Maria Fearing (July 26, 1838 – May 23, 1937) was an American teacher and missionary, most famous for her work in the Congo Free State.

==Life==
Maria Fearing was born in slavery near Gainesville, Alabama in 1838, to Mary and Jesse, on the Oak Hill plantation of William O. Winston, in whose home she worked as a nanny and house slave for 30 years. After the end of slavery in the United States, she learned to read and write at the age of 33. She went on to graduate from the Freedman's Bureau School in Talladega and qualified as a teacher, and worked in Anniston.

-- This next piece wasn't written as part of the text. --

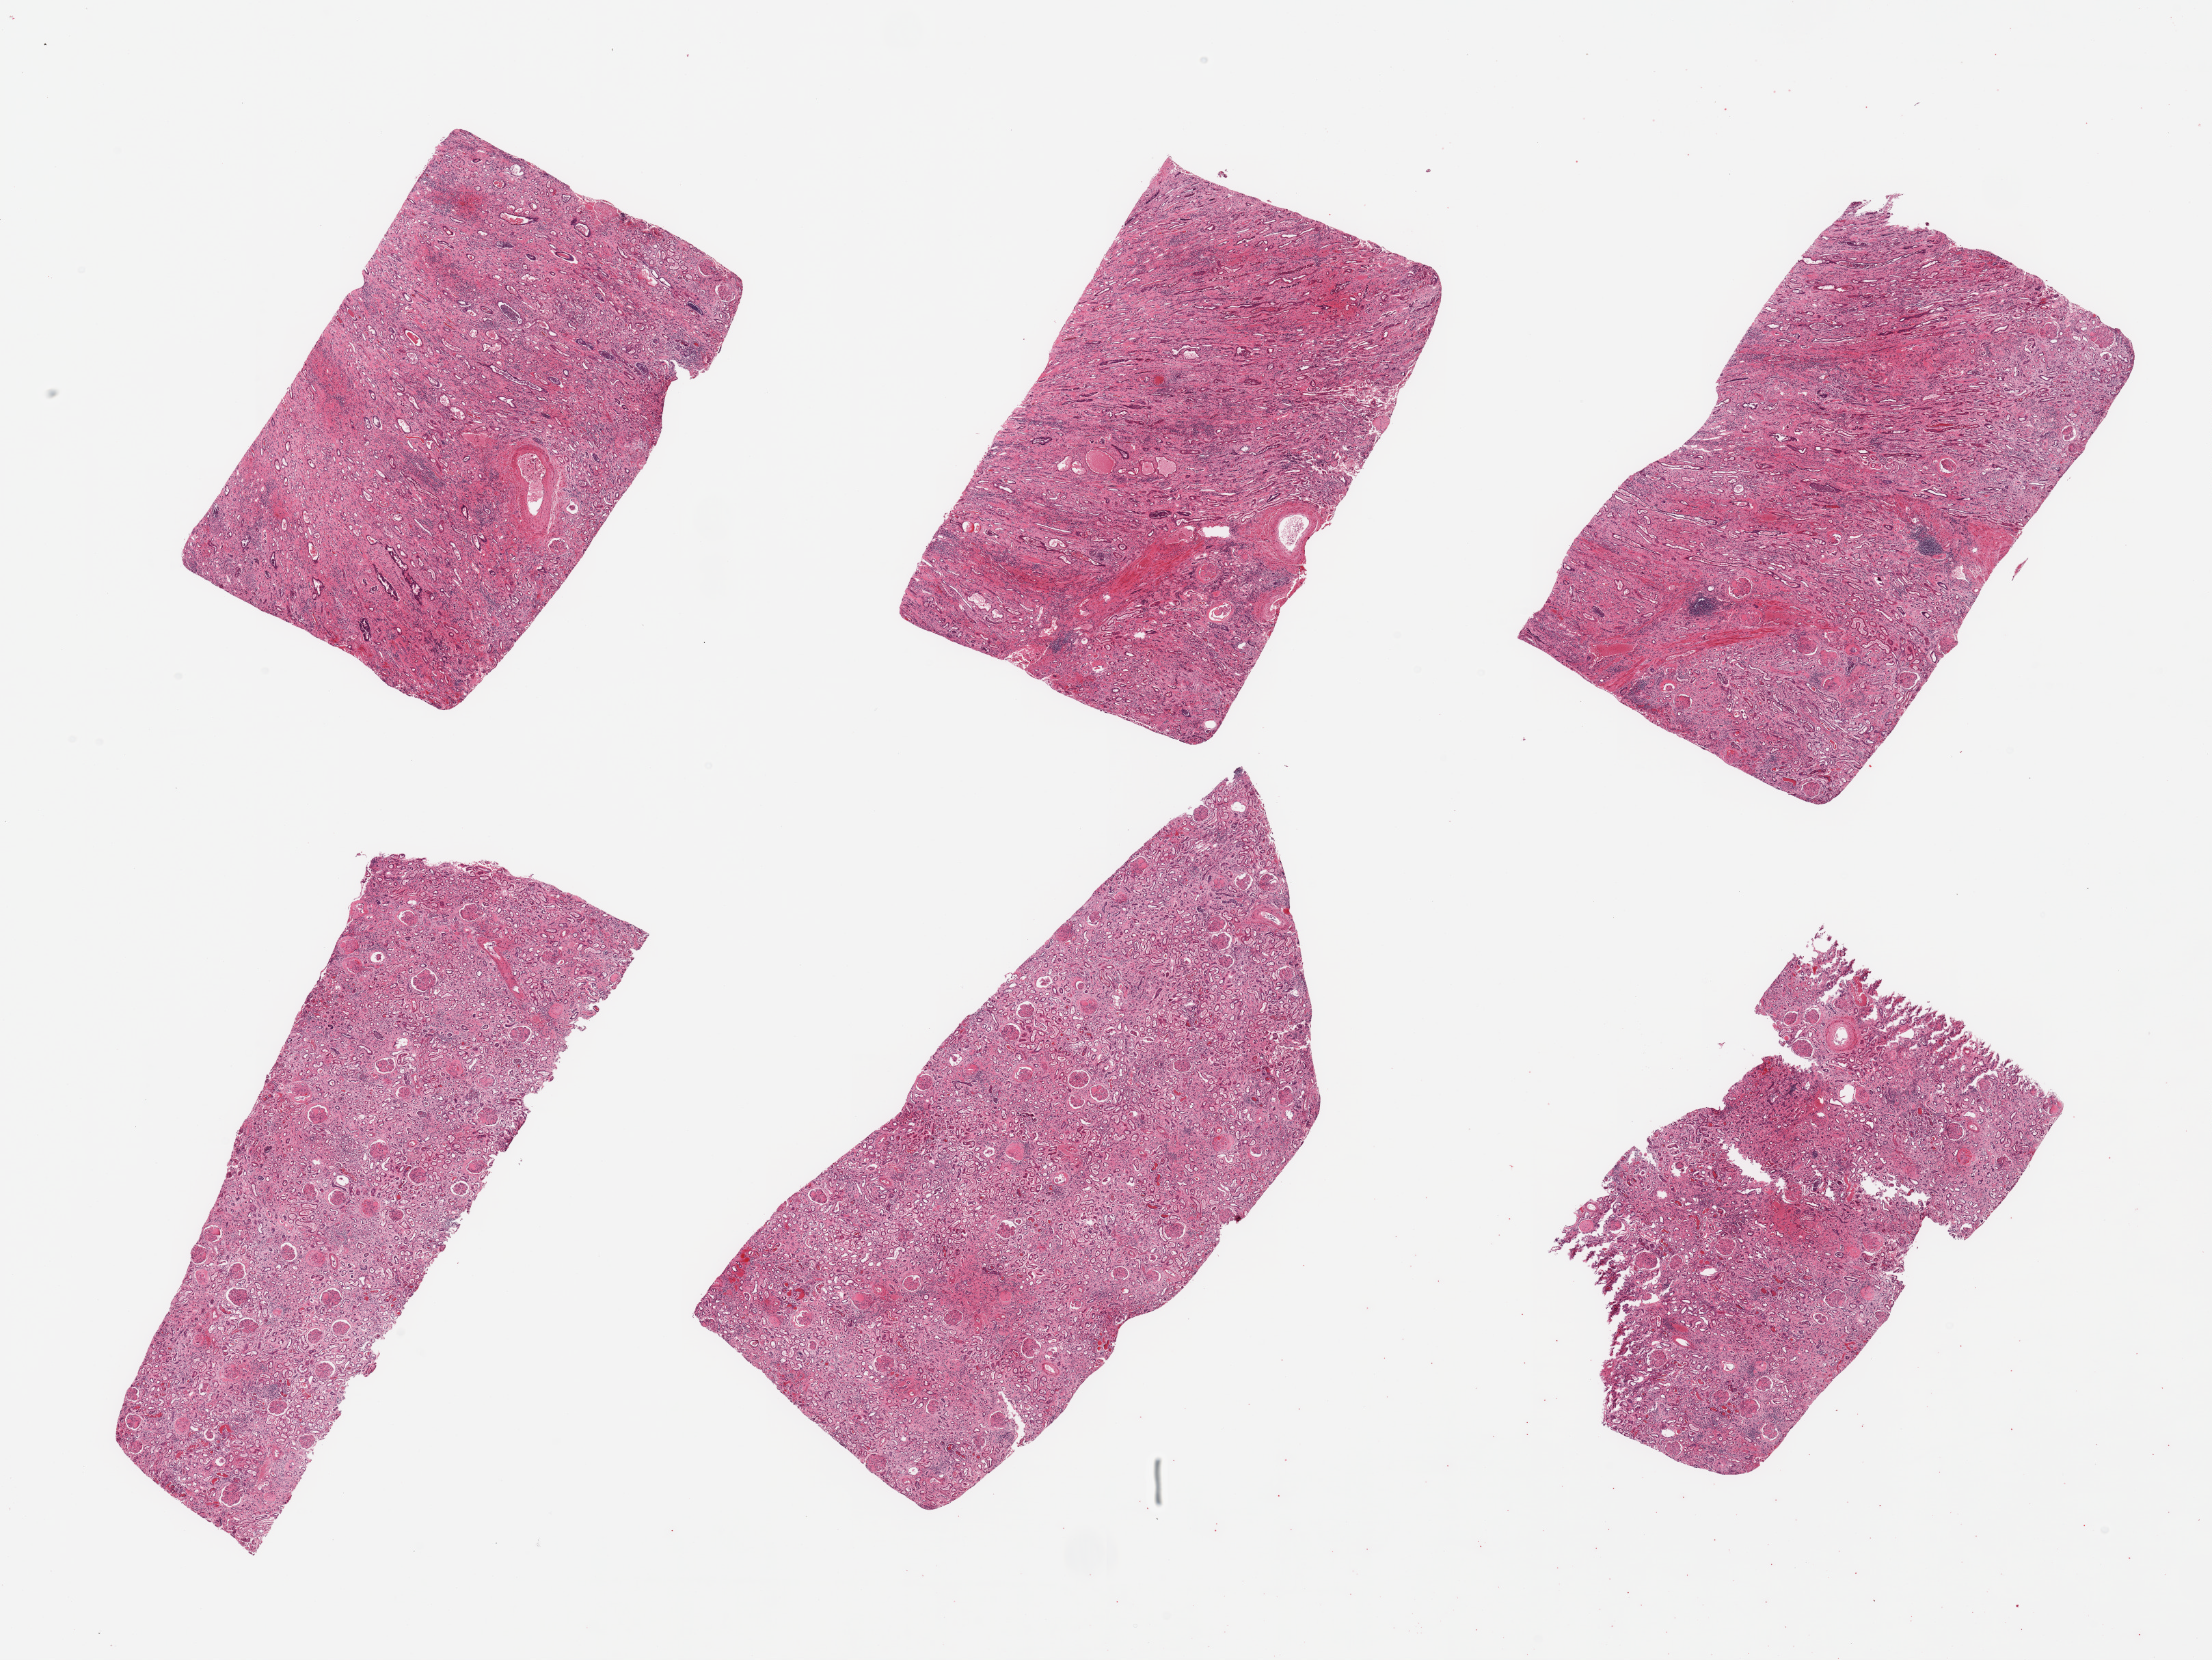
Digitized haematoxylin and eosin-stained section, brightfield — shown as a low-resolution overview of the whole scanned area (about 25.6 x 19.2 mm), PAXgene-fixed, paraffin-embedded tissue, sampled site (target tissue): renal cortex, tissue donor sample.
• pathologist's review note for this sample: 6 pieces; arterio and arteriolo nephrosclerosis; nodular mesangial sclerosis consistent with diabetic nephropathy; congestion and interstitial fibrosis with chronic inflammation; thick tubular basement membranes and some tubules containing acute and chronic inflammatory cells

In spite of her old age of 56, she accompanied William Henry Sheppard to Africa in 1894 as a Presbyterian missionary. Rejected by the church because of her age, she initially financed her mission primarily through funds from the sale of her home. For twenty years, she worked in the Congo Free State as a teacher and Bible translator. She also bought many people out of slavery in the Congo. Her most famous achievement was the establishment of the Pantops Home for Girls in Luebo, Congo. She was known as mama wa Mputu, which means "Mother from far away". Despite the church's skepticism, Fearing outlasted many of her colleagues in Africa and only retired from missionary service in 1915 due to age restrictions. She taught Sunday school in Selma, Alabama, until she was 93; she then lived in Sumter County until her death in 1937 at the age of 98.

==Legacy==
After her death, her fame was spread to many Alabama schoolchildren, both white and black, through the inclusion of her life story in Alabama history textbooks during the turbulent days of the 1960s. She was inducted into the Alabama Women's Hall of Fame in 2000.